The working conditions of wrestlers are simply harrowing even relative to mainstream capitalist standards and 2008’s Oscar contender The Wrestler seemed something of an inevitability. The image of an ageing former star, a shambling physical wreck who must continue to soak up dwindling revenue from their withering nostalgia cache is very familiar to any fan.
Here is the dirty underbelly of professional wrestling as a result of its centralisation in the 1980s and its operation outside even the most basic employment rights. The narrative placed on top of this in the WWF’s storylines was something of an ahistorical morality play.
Hulk Hogan is perhaps one of the top five pop culture icons on the 1980’s in an absolute sense. Everyone who lived through that time surely knows who he is and McMahon’s crossover dream came to be. The line between heroes (babyfaces or faces) and villains (heels) was starkly drawn. Hulk Hogan didn’t cheat, he beat everybody fair and square, he was a role model and a proud American patriot, brave and seemingly invincible. He stood up to bullies and people much bigger than him such as King Kong Bundy and Andre the Giant. His most interesting opponent in this period ideologically was ‘The Million Dollar Man’ Ted Dibiase.

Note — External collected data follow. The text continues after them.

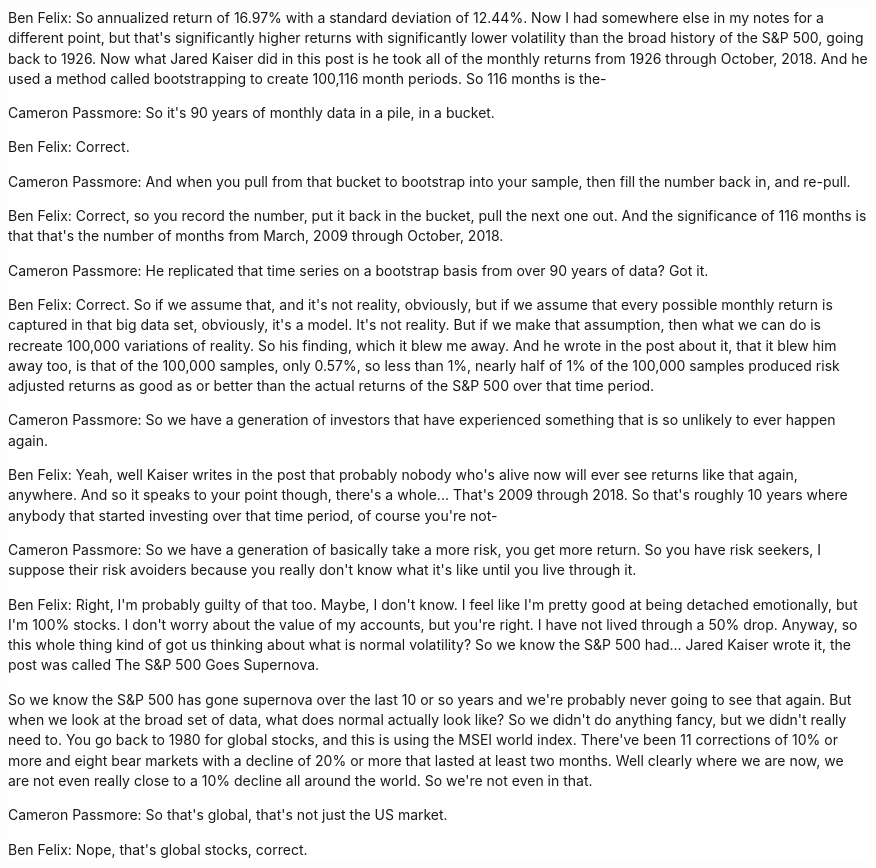 Ben Felix: So annualized return of 16.97% with a standard deviation of 12.44%. Now I had somewhere else in my notes for a different point, but that's significantly higher returns with significantly lower volatility than the broad history of the S&P 500, going back to 1926. Now what Jared Kaiser did in this post is he took all of the monthly returns from 1926 through October, 2018. And he used a method called bootstrapping to create 100,116 month periods. So 116 months is the-

Cameron Passmore: So it's 90 years of monthly data in a pile, in a bucket.

Ben Felix: Correct.

Cameron Passmore: And when you pull from that bucket to bootstrap into your sample, then fill the number back in, and re-pull.

Ben Felix: Correct, so you record the number, put it back in the bucket, pull the next one out. And the significance of 116 months is that that's the number of months from March, 2009 through October, 2018.

Cameron Passmore: He replicated that time series on a bootstrap basis from over 90 years of data? Got it.

Ben Felix: Correct. So if we assume that, and it's not reality, obviously, but if we assume that every possible monthly return is captured in that big data set, obviously, it's a model. It's not reality. But if we make that assumption, then what we can do is recreate 100,000 variations of reality. So his finding, which it blew me away. And he wrote in the post about it, that it blew him away too, is that of the 100,000 samples, only 0.57%, so less than 1%, nearly half of 1% of the 100,000 samples produced risk adjusted returns as good as or better than the actual returns of the S&P 500 over that time period.

Cameron Passmore: So we have a generation of investors that have experienced something that is so unlikely to ever happen again.

Ben Felix: Yeah, well Kaiser writes in the post that probably nobody who's alive now will ever see returns like that again, anywhere. And so it speaks to your point though, there's a whole... That's 2009 through 2018. So that's roughly 10 years where anybody that started investing over that time period, of course you're not-

Cameron Passmore: So we have a generation of basically take a more risk, you get more return. So you have risk seekers, I suppose their risk avoiders because you really don't know what it's like until you live through it.

Ben Felix: Right, I'm probably guilty of that too. Maybe, I don't know. I feel like I'm pretty good at being detached emotionally, but I'm 100% stocks. I don't worry about the value of my accounts, but you're right. I have not lived through a 50% drop. Anyway, so this whole thing kind of got us thinking about what is normal volatility? So we know the S&P 500 had... Jared Kaiser wrote it, the post was called The S&P 500 Goes Supernova.

So we know the S&P 500 has gone supernova over the last 10 or so years and we're probably never going to see that again. But when we look at the broad set of data, what does normal actually look like? So we didn't do anything fancy, but we didn't really need to. You go back to 1980 for global stocks, and this is using the MSEI world index. There've been 11 corrections of 10% or more and eight bear markets with a decline of 20% or more that lasted at least two months. Well clearly where we are now, we are not even really close to a 10% decline all around the world. So we're not even in that.

Cameron Passmore: So that's global, that's not just the US market.

Ben Felix: Nope, that's global stocks, correct.
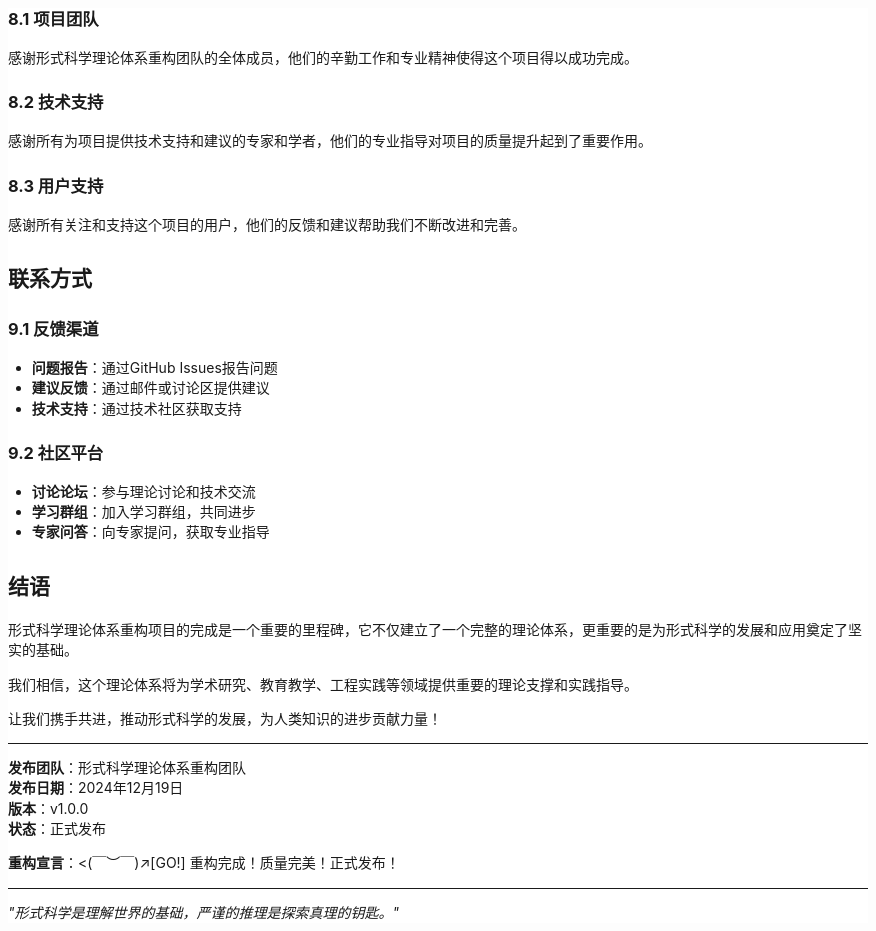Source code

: ### 8.1 项目团队

感谢形式科学理论体系重构团队的全体成员，他们的辛勤工作和专业精神使得这个项目得以成功完成。

### 8.2 技术支持

感谢所有为项目提供技术支持和建议的专家和学者，他们的专业指导对项目的质量提升起到了重要作用。

### 8.3 用户支持

感谢所有关注和支持这个项目的用户，他们的反馈和建议帮助我们不断改进和完善。

## 联系方式

### 9.1 反馈渠道

- **问题报告**：通过GitHub Issues报告问题
- **建议反馈**：通过邮件或讨论区提供建议
- **技术支持**：通过技术社区获取支持

### 9.2 社区平台

- **讨论论坛**：参与理论讨论和技术交流
- **学习群组**：加入学习群组，共同进步
- **专家问答**：向专家提问，获取专业指导

## 结语

形式科学理论体系重构项目的完成是一个重要的里程碑，它不仅建立了一个完整的理论体系，更重要的是为形式科学的发展和应用奠定了坚实的基础。

我们相信，这个理论体系将为学术研究、教育教学、工程实践等领域提供重要的理论支撑和实践指导。

让我们携手共进，推动形式科学的发展，为人类知识的进步贡献力量！

---

**发布团队**：形式科学理论体系重构团队  
**发布日期**：2024年12月19日  
**版本**：v1.0.0  
**状态**：正式发布

**重构宣言**：<(￣︶￣)↗[GO!] 重构完成！质量完美！正式发布！

---

*"形式科学是理解世界的基础，严谨的推理是探索真理的钥匙。"*
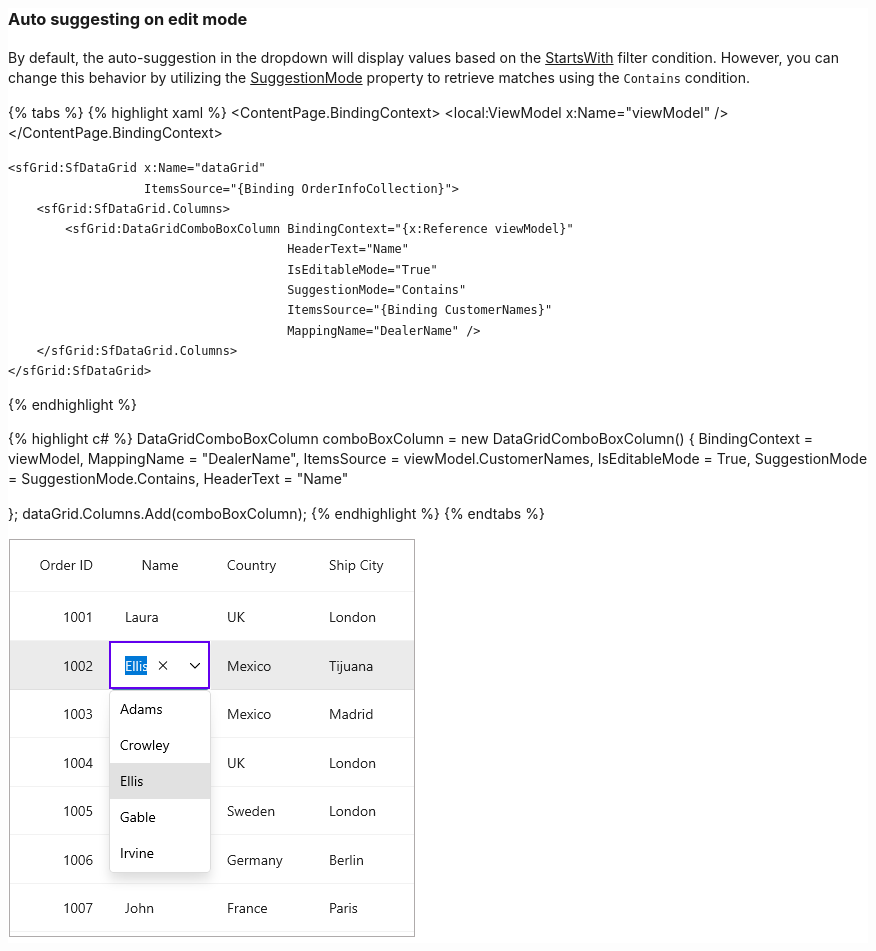 ### Auto suggesting on edit mode

By default, the auto-suggestion in the dropdown will display values based on the [StartsWith](https://help.syncfusion.com/cr/maui/Syncfusion.Maui.Inputs.ComboBoxTextSearchMode.html#Syncfusion_Maui_Inputs_ComboBoxTextSearchMode_StartsWith) filter condition. However, you can change this behavior by utilizing the [SuggestionMode](https://help.syncfusion.com/cr/maui/Syncfusion.Maui.DataGrid.DataGridComboBoxColumn.html#Syncfusion_Maui_DataGrid_DataGridComboBoxColumn_SuggestionMode) property to retrieve matches using the `Contains` condition.

{% tabs %}
{% highlight xaml %}
    <ContentPage.BindingContext>
        <local:ViewModel x:Name="viewModel" />
    </ContentPage.BindingContext>

    <sfGrid:SfDataGrid x:Name="dataGrid"
                       ItemsSource="{Binding OrderInfoCollection}">
        <sfGrid:SfDataGrid.Columns>
            <sfGrid:DataGridComboBoxColumn BindingContext="{x:Reference viewModel}"
                                           HeaderText="Name"
                                           IsEditableMode="True"
                                           SuggestionMode="Contains"
                                           ItemsSource="{Binding CustomerNames}"
                                           MappingName="DealerName" />
        </sfGrid:SfDataGrid.Columns>
    </sfGrid:SfDataGrid>
{% endhighlight %}

{% highlight c# %}
DataGridComboBoxColumn comboBoxColumn = new DataGridComboBoxColumn()
{
    BindingContext = viewModel,
    MappingName = "DealerName",
    ItemsSource = viewModel.CustomerNames,
    IsEditableMode = True,
    SuggestionMode = SuggestionMode.Contains,
    HeaderText = "Name"

};
dataGrid.Columns.Add(comboBoxColumn);
{% endhighlight %}
{% endtabs %}

![DataGrid with Suggesting comboBox column](Images\column-types\maui-datagrid-combobox-column-editing.png)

Dibiase was a constant perennial thorn in the side of Hogan. He cheated all the time and judging by his actions he could never beat Hogan in a fair match. The WWF title was vacated when he paid Andre the Giant to beat Hogan with help by Dibiase, so that the title could be handed over to Dibiase afterwards. He would later just buy his own title, the wildly opulent Million Dollar Belt.
Dibiase was a very successful heel character, embodying the Wall Street Gordon Gecko figure of ‘80’s Capitalism. While Terry Bollea made tens of millions of dollars in the ‘80’s and over the course of his career, his character Hulk Hogan’s idealist heroism meant that he could not be bought, that his beliefs existed outside of the realm of Capitalist economics that wrestling was so deeply entangled in. Dibiase, a supporting character who was making a fraction of the money Bollea made, set himself up as the target of fans’ ire at inequality. Hogan was the uncompromised hero in a compromised world.
This is an absolutely exemplary form of the operation of ideology: an entertainment company making vast amounts of money in projecting and satisfying their fans’ bottled-up frustration with society at the time. The WWF’s target demographic was chiefly children and pro wrestling’s previous core demographic: low-paid, uneducated Americans worried about their newly-tenuous economic conditions, deterritorialisation, globalisation and the erosion of heretofore traditional ethical values. In a highly charged bit of unintentional satire, Dibiase’s finishing move was a modified Sleeper hold called the Million Dollar Dream, which brings to mind George Carlin’s contemporary routine on the subject. This would not be the last time that the WWF would make currency out of their fans in this way.